AWS Compute Services: Amazon EC2 Auto Scaling

Amazon EC2 Auto Scaling ensures that you have the correct number of Amazon EC2 instances available to handle the load for your application. It helps you maintain application availability and allows you to automatically add or remove EC2 instances according to conditions you define.

The Restaurant Analogy

Imagine a popular restaurant. On Friday nights, the place is packed, and you need 10 waiters to provide good service. On Monday afternoons, it’s quiet, and 2 waiters are enough. Auto Scaling is like a manager who calls in extra staff exactly when the line starts forming at the door and sends them home when the crowd thins out, ensuring customers are happy (Performance) and the owner isn’t paying for idle staff (Cost Optimization).

Core Components

Groups: Logical collections of EC2 instances (Auto Scaling Groups – ASG). You define the Minimum, Maximum, and Desired capacity.
Configuration Templates: Defines what to launch. AWS strongly recommends Launch Templates over the legacy Launch Configurations.
Scaling Options: Defines when and how to scale.

Comparison: Launch Template vs. Launch Configuration

Feature	Launch Template (Recommended)	Launch Configuration (Legacy)
Versioning	Yes (Multiple versions allowed)	No (Must recreate for changes)
T2/T3 Unlimited	Supported	Not Supported
Spot & On-Demand	Can mix in a single ASG	Single purchase option only
Subsetting	Can use partial parameters	Must define all parameters

Scaling Policies

1. Target Tracking Scaling

The simplest way to scale. You pick a metric (e.g., Average CPU Utilization at 50%) and ASG handles the math to keep it there. Similar to a thermostat.

2. Step Scaling

Responds based on “steps.” If CPU > 50%, add 1 instance. If CPU > 80%, add 3 instances. Useful for rapid spikes.

3. Scheduled Scaling

Scaling based on known time patterns. Example: Scaling up every Friday at 5:00 PM for a weekend sale.

4. Predictive Scaling

Uses Machine Learning to analyze historical traffic patterns and schedules scaling actions in advance of predicted load changes.

Decision Matrix: Which Scaling Policy?

If you want to maintain a specific metric (CPU/Request Count)… Then use Target Tracking.
If your traffic spikes are aggressive and vary in size… Then use Step Scaling.
If you have a predictable weekly event… Then use Scheduled Scaling.
If you have long-term historical data and want to be proactive… Then use Predictive Scaling.

Health Checks and Termination

ASG performs EC2 Health Checks (Status Checks) by default. However, if your ASG is behind an Elastic Load Balancer (ELB), you should enable ELB Health Checks. This ensures that if an instance is “Running” but the application is returning a 504 error, the ASG will replace it.

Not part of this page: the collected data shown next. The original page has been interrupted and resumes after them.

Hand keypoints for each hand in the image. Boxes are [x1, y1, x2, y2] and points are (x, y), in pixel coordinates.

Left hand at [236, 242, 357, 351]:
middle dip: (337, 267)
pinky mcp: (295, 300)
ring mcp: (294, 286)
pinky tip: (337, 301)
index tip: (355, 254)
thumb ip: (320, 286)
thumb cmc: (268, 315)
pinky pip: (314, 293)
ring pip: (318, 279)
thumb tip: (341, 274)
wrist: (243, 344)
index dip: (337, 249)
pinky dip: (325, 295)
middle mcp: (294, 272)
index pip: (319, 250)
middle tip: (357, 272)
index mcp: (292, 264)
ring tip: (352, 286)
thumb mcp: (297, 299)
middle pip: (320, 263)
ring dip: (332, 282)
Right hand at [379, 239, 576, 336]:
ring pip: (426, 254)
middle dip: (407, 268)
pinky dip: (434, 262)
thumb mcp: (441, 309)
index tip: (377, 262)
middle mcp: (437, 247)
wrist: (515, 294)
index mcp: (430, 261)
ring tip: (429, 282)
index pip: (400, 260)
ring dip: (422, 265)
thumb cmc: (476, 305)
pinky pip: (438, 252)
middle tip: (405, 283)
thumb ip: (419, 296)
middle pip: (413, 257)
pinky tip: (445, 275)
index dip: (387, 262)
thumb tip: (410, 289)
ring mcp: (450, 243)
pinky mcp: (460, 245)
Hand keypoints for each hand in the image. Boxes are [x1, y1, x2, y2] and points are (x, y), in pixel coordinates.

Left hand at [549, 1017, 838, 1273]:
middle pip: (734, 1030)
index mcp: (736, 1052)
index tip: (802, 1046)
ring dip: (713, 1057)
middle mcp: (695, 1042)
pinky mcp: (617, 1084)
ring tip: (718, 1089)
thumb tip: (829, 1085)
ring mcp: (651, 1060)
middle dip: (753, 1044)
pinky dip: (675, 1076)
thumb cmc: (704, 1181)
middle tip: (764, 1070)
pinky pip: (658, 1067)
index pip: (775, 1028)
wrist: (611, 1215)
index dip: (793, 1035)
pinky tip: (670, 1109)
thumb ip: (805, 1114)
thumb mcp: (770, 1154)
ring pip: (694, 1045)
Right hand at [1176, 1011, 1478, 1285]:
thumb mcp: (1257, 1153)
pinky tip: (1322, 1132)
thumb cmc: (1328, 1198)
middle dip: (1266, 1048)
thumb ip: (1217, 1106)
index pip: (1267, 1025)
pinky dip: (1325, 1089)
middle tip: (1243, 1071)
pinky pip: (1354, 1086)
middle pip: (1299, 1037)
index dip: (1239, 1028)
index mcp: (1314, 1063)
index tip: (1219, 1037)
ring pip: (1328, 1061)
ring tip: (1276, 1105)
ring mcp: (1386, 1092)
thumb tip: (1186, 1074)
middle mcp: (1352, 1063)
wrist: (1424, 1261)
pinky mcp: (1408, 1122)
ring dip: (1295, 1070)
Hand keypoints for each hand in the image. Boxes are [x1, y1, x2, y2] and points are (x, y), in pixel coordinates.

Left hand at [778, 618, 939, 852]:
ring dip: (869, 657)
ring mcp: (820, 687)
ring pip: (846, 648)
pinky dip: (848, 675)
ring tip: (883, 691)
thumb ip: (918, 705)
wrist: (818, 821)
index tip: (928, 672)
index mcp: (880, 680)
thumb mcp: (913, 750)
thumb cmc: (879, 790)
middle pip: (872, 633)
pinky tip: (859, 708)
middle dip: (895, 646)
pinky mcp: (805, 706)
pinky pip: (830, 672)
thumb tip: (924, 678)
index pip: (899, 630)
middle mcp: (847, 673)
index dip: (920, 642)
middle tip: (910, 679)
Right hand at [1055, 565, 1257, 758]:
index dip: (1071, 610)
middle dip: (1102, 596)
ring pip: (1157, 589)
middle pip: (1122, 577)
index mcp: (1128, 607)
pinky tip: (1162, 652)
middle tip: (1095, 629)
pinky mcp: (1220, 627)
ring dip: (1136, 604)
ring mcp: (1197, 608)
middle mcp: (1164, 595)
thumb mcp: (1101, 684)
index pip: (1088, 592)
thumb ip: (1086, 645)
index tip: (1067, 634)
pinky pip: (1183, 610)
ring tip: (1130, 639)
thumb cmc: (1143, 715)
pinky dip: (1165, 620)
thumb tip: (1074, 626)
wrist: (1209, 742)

Termination Policy: By default, ASG protects the balance of Availability Zones (AZs). It identifies the AZ with the most instances and deletes the instance with the oldest launch configuration/template first.

Exam Tips and Gotchas

Cooldown Periods: Prevents the ASG from launching or terminating additional instances before the previous scaling activity takes effect. Default is 300 seconds.
ASG spans AZs, not Regions: An Auto Scaling Group can span multiple Availability Zones within the same region, but it cannot span multiple regions.
Termination Protection: You can protect specific instances from being terminated during scale-in events.
Lifecycle Hooks: Use these to perform custom actions (like downloading logs or installing software) before an instance is fully “InService” or “Terminated.”
Suspended Processes: You can stop specific ASG actions like “Launch” or “Terminate” for troubleshooting without deleting the group.

Topics covered:

Summary of key subtopics covered in this guide:

ASG Core Concepts (Min/Max/Desired)
Launch Templates vs. Launch Configurations
Scaling Policies (Target, Step, Scheduled, Predictive)
Health Check types (EC2 vs. ELB)
Termination Policies and Cooldowns
Lifecycle Hooks and Instance Refresh

Infographic: The Auto Scaling Ecosystem

CloudWatch triggers ASG based on metrics -> ASG launches/terminates instances -> ELB distributes traffic.

Service Ecosystem

CloudWatch: The “eyes” that trigger scaling alarms.

IAM: Roles attached to instances via Launch Templates.

VPC: Defines subnets/AZs where instances live.

Performance

Warm Pools: Keep stopped instances ready to reduce “boot-up” lag for applications with long initialization times.

Instance Refresh: Roll out new AMI versions without manual termination.

Cost Optimization

Spot Fleet: Use ASG to mix Spot and On-Demand instances to save up to 90% on costs for fault-tolerant apps.

Rebalancing: ASG automatically re-balances instances across AZs if one becomes unavailable.

Production Use Case: A media streaming site uses Scheduled Scaling to ramp up capacity 30 minutes before a major live sports event starts, and Target Tracking (CPU 60%) to handle unexpected surges during the broadcast.